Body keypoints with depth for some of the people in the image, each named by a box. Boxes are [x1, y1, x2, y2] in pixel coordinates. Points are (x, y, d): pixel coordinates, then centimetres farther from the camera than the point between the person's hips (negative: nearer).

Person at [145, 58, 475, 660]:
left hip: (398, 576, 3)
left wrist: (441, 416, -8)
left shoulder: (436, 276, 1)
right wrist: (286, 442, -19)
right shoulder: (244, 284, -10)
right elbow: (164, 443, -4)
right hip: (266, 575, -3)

☆ ☆ ☆ ☆ ☆

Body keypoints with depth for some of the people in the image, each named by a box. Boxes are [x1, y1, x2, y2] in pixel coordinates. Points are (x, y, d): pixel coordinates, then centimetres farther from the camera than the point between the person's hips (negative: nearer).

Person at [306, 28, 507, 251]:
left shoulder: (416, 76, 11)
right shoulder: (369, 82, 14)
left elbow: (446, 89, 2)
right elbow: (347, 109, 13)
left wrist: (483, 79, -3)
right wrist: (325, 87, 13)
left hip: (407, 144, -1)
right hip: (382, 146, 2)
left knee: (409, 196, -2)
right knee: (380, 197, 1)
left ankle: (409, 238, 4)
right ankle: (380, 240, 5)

☆ ☆ ☆ ☆ ☆

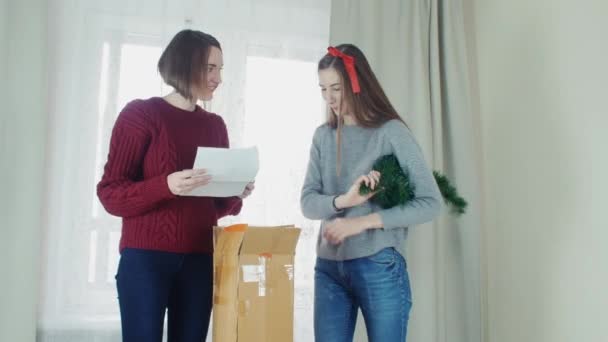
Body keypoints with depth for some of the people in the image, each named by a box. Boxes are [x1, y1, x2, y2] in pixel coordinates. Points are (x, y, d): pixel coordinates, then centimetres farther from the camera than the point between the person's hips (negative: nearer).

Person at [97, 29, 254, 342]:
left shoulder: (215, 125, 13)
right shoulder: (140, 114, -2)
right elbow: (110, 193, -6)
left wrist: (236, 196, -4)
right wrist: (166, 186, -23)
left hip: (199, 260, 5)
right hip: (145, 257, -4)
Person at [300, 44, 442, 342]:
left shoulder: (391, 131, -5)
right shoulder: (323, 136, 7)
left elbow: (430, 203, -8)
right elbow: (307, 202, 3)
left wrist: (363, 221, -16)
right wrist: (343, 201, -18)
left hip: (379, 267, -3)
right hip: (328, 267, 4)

☆ ☆ ☆ ☆ ☆

What is expected - Return the lines of the data above, starting at the line that contains "left hip: (199, 260, 5)" and ending at the line that contains "right hip: (328, 267, 4)", copied character for character with both of those lines included.

Exercise answer -
left hip: (199, 260, 5)
right hip: (145, 257, -4)
Person at [300, 44, 442, 342]:
left shoulder: (391, 131, -5)
right shoulder: (323, 136, 7)
left elbow: (430, 203, -8)
right elbow: (307, 202, 3)
left wrist: (363, 221, -16)
right wrist: (343, 201, -18)
left hip: (379, 267, -3)
right hip: (328, 267, 4)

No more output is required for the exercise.